## What is required:
Once the pictures are set aside, repeat all of the data below exactly.

## Stored data:
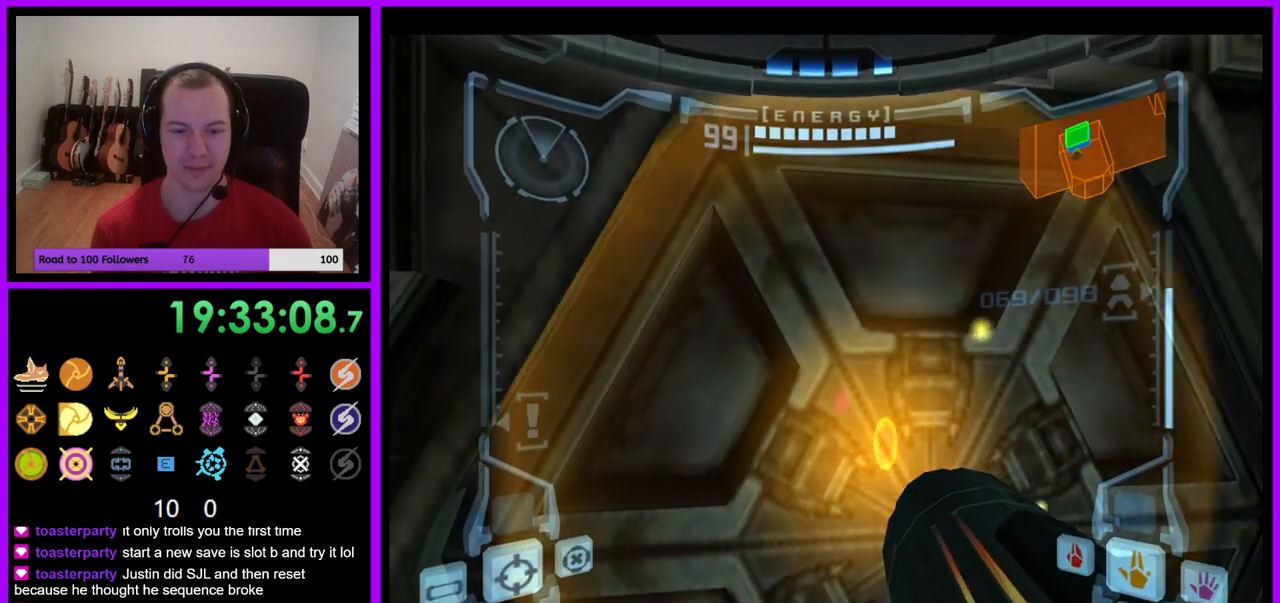
{"buttons": [], "left_stick": "center", "right_stick": "center", "events": [[67, "left_stick", "down"], [300, "left_stick", "center"]]}
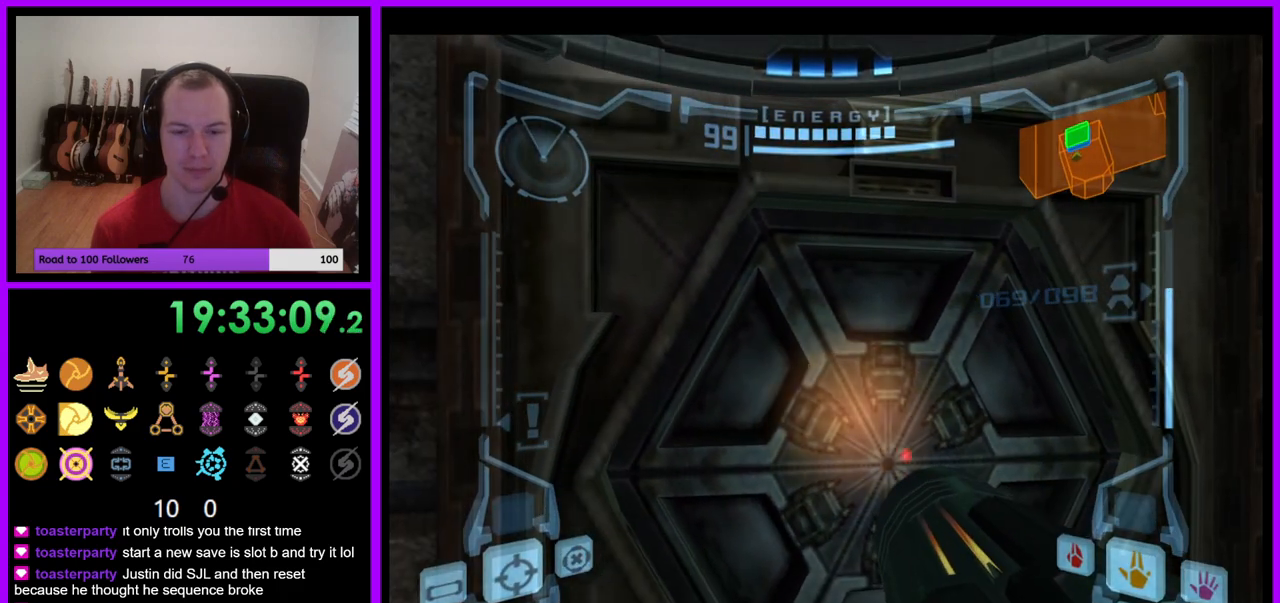
{"buttons": [], "left_stick": "center", "right_stick": "center", "events": []}
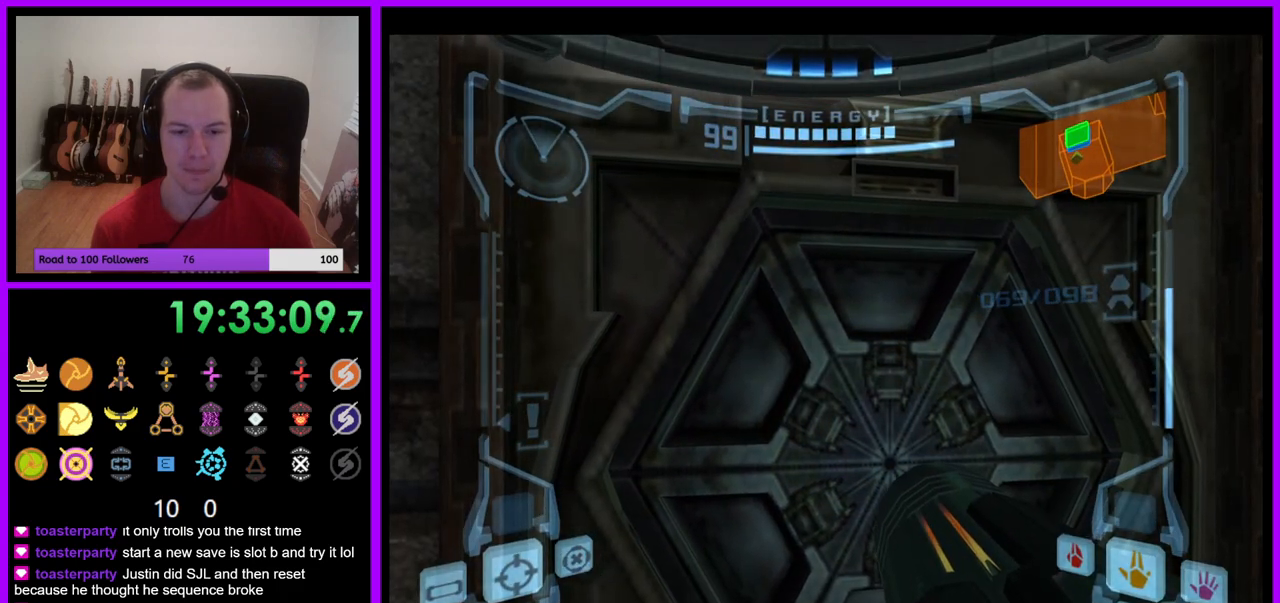
{"buttons": [], "left_stick": "center", "right_stick": "center", "events": []}
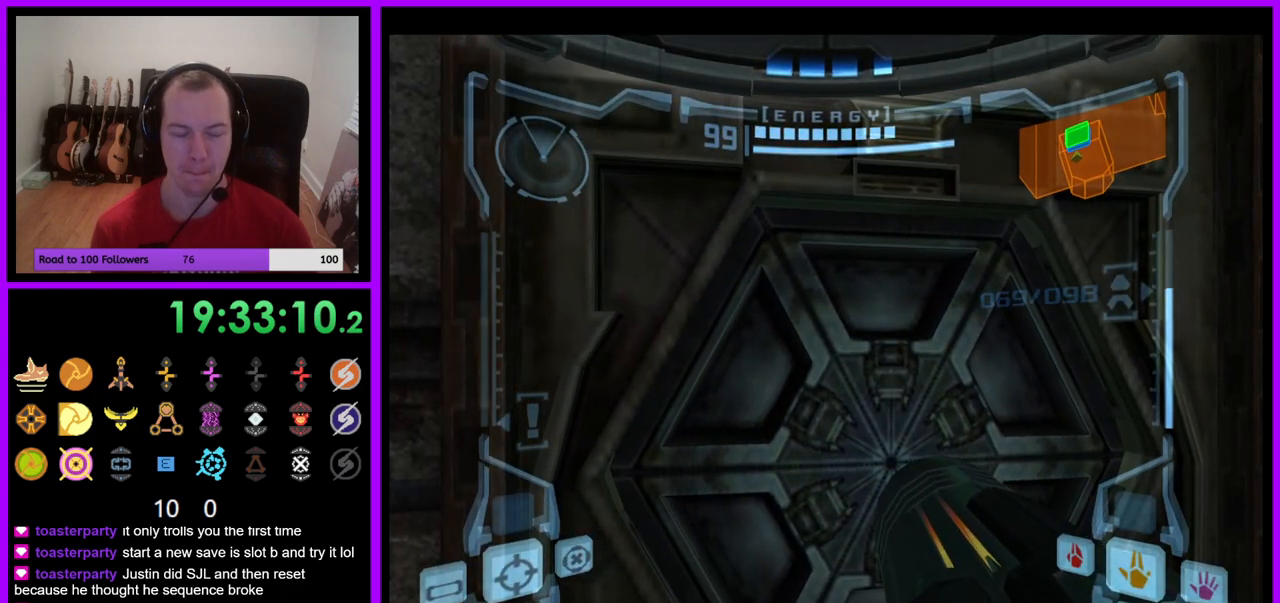
{"buttons": [], "left_stick": "center", "right_stick": "center", "events": []}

## Answer to the exercise:
{"buttons": [], "left_stick": "center", "right_stick": "center", "events": [[67, "left_stick", "down"], [300, "left_stick", "center"]]}
{"buttons": [], "left_stick": "center", "right_stick": "center", "events": []}
{"buttons": [], "left_stick": "center", "right_stick": "center", "events": []}
{"buttons": [], "left_stick": "center", "right_stick": "center", "events": []}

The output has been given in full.